Document segment ::
The practical consequence of such a skewed agenda was plain this session. On the basis of the regular agenda, five hours were devoted to Israel-bashing and four hours were devoted to all other countries.
The Council thought that was insufficient. By deciding to hold an additional “urgent debate” over the pro-Hamas blockade-busting enterprise, they spent another 4.5 hours on Israel.
In total, the Council spent more than twice as much time on Israel than the rest of the world taken together. Sitting there twiddling its thumbs was the Obama administration, which made no objection to the change in the procedural rules to increase the amount of time spent on Israel.
To get a full sense of the U.N. Human Rights Council pathology, consider the number of Israel-focused investigations in play at this session. First, on June 1 the Council chartered a supposed “investigation” of Israel over the flotilla event (after already deciding to “condemn” Israel for its “outrageous attack.”)

Dataset entries ::
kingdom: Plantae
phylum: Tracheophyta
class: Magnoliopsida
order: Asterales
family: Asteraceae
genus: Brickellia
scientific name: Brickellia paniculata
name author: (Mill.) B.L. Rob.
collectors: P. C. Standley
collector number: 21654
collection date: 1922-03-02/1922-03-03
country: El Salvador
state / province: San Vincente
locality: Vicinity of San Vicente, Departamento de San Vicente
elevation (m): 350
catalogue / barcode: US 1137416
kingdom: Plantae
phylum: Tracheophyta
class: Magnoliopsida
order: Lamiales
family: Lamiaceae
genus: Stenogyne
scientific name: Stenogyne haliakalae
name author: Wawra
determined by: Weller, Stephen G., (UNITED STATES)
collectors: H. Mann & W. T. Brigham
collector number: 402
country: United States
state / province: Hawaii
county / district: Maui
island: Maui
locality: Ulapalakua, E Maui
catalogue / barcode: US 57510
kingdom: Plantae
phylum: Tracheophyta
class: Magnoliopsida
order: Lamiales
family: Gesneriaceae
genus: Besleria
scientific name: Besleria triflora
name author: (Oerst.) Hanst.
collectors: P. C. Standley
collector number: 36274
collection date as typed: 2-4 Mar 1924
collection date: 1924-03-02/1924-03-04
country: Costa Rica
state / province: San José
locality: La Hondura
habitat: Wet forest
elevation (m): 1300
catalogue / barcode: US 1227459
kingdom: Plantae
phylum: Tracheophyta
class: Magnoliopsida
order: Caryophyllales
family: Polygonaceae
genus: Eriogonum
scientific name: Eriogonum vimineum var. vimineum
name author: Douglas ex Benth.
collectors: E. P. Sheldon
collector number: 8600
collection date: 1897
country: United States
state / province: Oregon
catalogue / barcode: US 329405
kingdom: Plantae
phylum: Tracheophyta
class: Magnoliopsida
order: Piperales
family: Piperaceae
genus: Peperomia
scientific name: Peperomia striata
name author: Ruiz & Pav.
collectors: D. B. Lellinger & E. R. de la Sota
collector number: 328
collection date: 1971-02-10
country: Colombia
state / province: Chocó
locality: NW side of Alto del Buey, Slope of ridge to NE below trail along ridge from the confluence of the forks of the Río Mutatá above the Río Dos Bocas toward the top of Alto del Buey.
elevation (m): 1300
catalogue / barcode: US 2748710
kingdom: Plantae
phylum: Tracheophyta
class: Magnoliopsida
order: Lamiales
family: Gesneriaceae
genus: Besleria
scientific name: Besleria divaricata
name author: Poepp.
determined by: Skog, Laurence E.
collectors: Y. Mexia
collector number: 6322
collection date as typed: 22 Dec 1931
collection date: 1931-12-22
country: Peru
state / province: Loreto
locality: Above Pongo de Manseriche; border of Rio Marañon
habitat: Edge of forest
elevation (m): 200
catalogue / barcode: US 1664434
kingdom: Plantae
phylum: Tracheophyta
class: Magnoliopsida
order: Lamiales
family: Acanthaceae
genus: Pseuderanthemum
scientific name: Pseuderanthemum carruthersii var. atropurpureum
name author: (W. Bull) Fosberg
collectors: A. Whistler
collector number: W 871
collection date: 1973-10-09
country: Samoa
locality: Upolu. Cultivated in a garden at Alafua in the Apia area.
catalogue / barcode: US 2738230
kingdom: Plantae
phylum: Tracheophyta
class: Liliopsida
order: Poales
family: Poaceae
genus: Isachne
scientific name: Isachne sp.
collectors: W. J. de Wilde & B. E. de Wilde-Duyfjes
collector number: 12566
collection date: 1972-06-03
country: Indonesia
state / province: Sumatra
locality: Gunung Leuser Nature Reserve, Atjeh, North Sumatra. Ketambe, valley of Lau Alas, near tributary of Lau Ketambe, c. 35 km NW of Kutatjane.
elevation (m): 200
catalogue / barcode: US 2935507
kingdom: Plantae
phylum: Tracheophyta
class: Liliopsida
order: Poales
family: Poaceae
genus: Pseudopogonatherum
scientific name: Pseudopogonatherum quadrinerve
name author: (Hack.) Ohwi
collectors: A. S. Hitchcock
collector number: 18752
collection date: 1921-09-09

Work to complete ::
1: In the Human Rights Council excerpt, how many hours did the regular agenda devote to all countries other than Israel?
2: Reproduce part of the Human Rights Council excerpt word for word, beginning at the words "The practical consequence" and stopping after "all other countries.".
3: Write what comes next in the Human Rights Council excerpt, picking up after its final sentence.
The listing above is separate from the Human Rights Council excerpt.

Results ::
1: Four hours.

2:
The practical consequence of such a skewed agenda was plain this session. On the basis of the regular agenda, five hours were devoted to Israel-bashing and four hours were devoted to all other countries.

3:
Second, on June 14 the UN High Commissioner for Human Rights, Navi Pillay announced the formation of a three-person committee to follow-up the findings of the infamous Goldstone Report. The report is a modern manifestation of the ancient blood libel against the Jewish people, since it alleges that Israel really intended to murder civilians rather than defend itself against eight years of rocket attacks. (In Goldstone’s words, Israel "deliberately…terrorize[d] a civilian population” and Israeli "violence against civilians w[as] part of a deliberate policy.")
And third, the Council took up a document from another of its investigators who is charged with reporting on Israeli human rights violations on a year-round basis. September 11 conspiracy enthusiast Richard Falk advised the Council this month that 4 million Palestinians have a right to return to Israel (thereby eliminating a Jewish state), and encouraged the Council to back a “Boycott, Divestment, and Sanctions campaign” (intended to isolate and cripple the country).
That’s a total of three separate investigations on Israel alone currently sponsored by the Human Rights Council. But as part of the Obama administration’s decision to become a member, it also decided American tax dollars should pay for it.
So U.S. taxpayers are now on the hook for 22% of the cost – trips, meals, assistants, press conferences, webcasts, printing…all the everyday items that make hate-mongering possible.
Last, but not least, there was the old-fashioned anti-semitism characteristic of the day-in and day-out proceedings. This session, Syrian representative Rania Al Rifaiy told the Council that Israeli school children “sing merrily as they go to school and I quote 'With my teeth I will rip your flesh. With my mouth I will suck your blood.'"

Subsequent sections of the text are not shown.